* BEGIN PASSAGE *

Constraints in F# is a really powerful feature, but it is also an area that I think is missing some clear documentation about how to use it. This will be a short write up for future me when I need it, and I also it will help some lost souls out there.
Inline functions
F# will most of the time handle the types for you, also generics when it can do so. A simple example:
let add x y = x + y
This will when it stands all by itself resolve to the have the type:
val add : x:int -> y:int -> int
That all the compiler can do when it is not provided any more information. If you instead write
let add x y = x + y
add "Hello " "world"
add will get the type
val add : x:string -> y:string -> string
since you on line two specify that you will use it with strings. What should you do if you want to add it with any arguments that supports the + operator? This is where the inline keyword is useful (it can also be used in some optimization scenarios). So let us define the function again and adding the inline keyword:
let inline add x y = x + y
The type for this version of add is a little bit more complicated:
val inline add :
x: ^a -> y: ^b -> ^c
when ( ^a or ^b) : (static member ( + ) : ^a * ^b -> ^c)

* END PASSAGE *
* BEGIN RECORDED DATA *

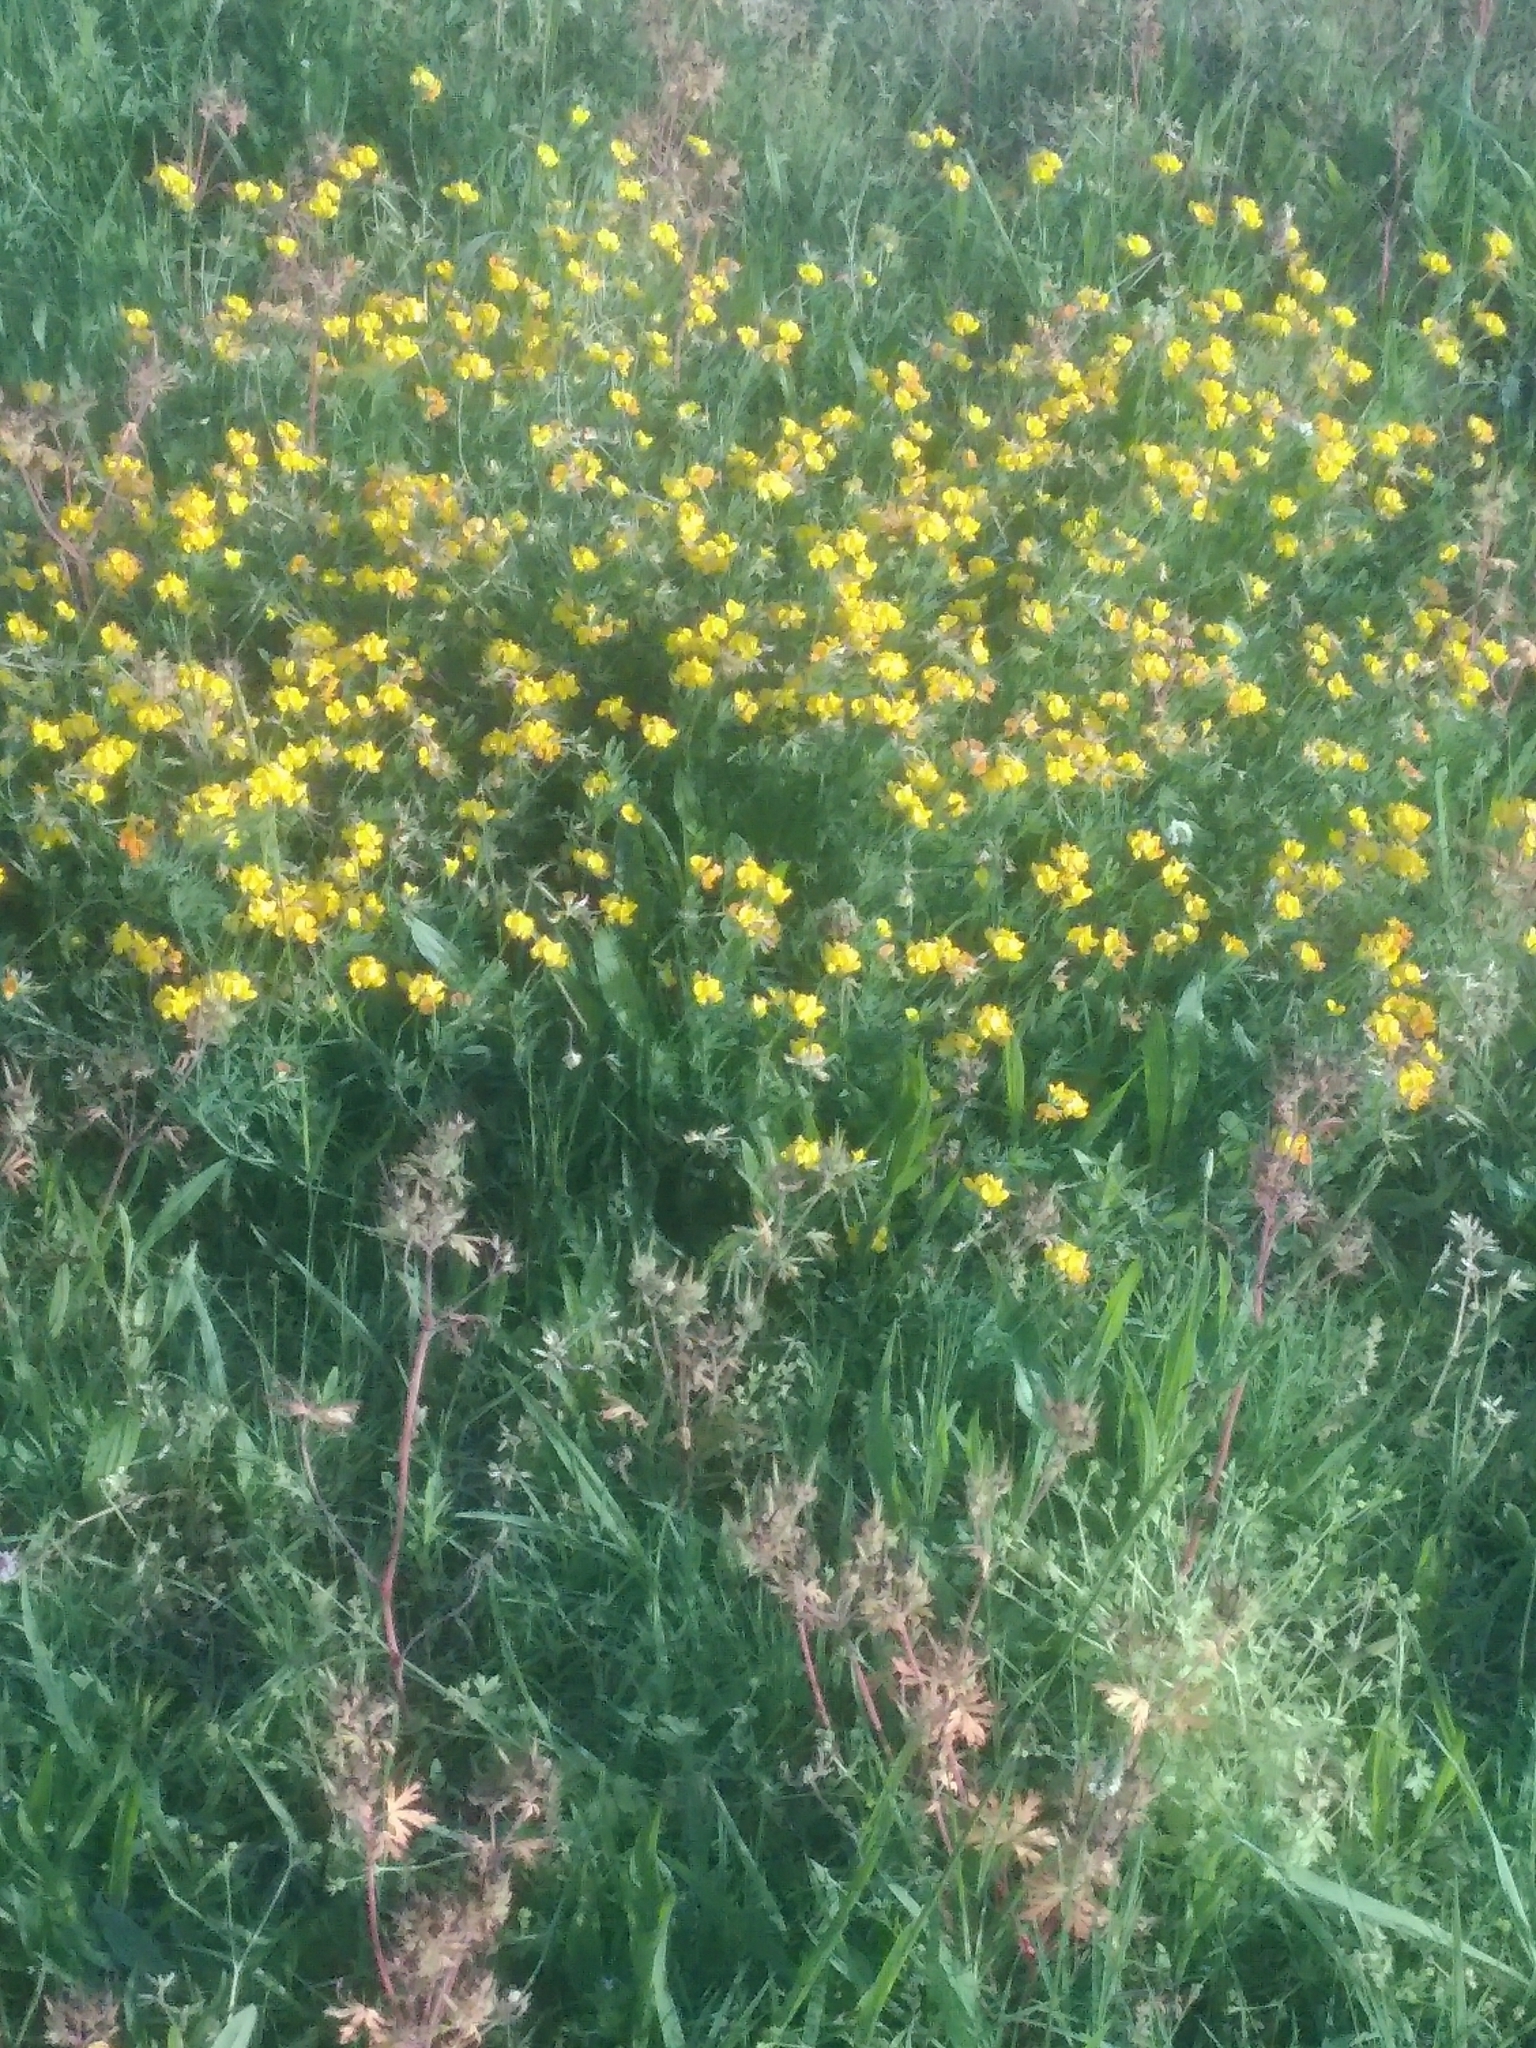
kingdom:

* END RECORDED DATA *

> _SET PROBLEM A_: In the F# constraints write-up, why does add end up with string parameters and a string return type in the second version?
> _SET PROBLEM B_: In the F# constraints write-up, what type does add get when it is defined by itself without the inline keyword?
> _SET PROBLEM C_: Pick up the F# constraints write-up where it stops and continue it.

> _REPLY A_: The second line calls add with strings ("Hello " and "world"), so the compiler gives it the type x:string -> y:string -> string.

> _REPLY B_: val add : x:int -> y:int -> int

> _REPLY C_:
What does this mean?
x: ^a -> y: ^b -> ^cspecify that the function takes two arguments and returns something. The argument has types^aand^band the result have type^cwhen ( ^a or ^b) : (static member ( + ) : ^a * ^b -> ^c)is adding a constraint on the types^a,^band^c. The constraint says that it must exist a static operator+that takes a tuple of type^a * ^band returns type^c.
We got all that by adding the keyword inline, but why? When adding the inline keyword you basically say that whenever you see the function name somewhere in the code replace that name with this function definition. This basically gives you one new implementation of the function every time you use it. If you don't use inline you will only have one implementation and that is why you don't get it as generic as you would like. This is my simplified explanation, someone on the compiler team can probably explain it a lot more in detail.
Constraining on interfaces
I won't go on with you can constrain the types on interfaces because it quite simple and there is more interesting constraint in the next section. I'll just throw the code at you
type ISimpleInterface =
abstract member Add: int -> int -> int
type SimpleClassA() =
interface ISimpleInterface with
member this.Add x y = x + y
type SimpleClassB() =
interface ISimpleInterface with
member this.Add x y = x + y
let doSimple<'T when 'T :> ISimpleInterface> (x: 'T) = x.Add 5 5
let doSimple2 (x: ISimpleInterface) = x.Add 5 5
let a = new SimpleClassA()
let b = new SimpleClassB()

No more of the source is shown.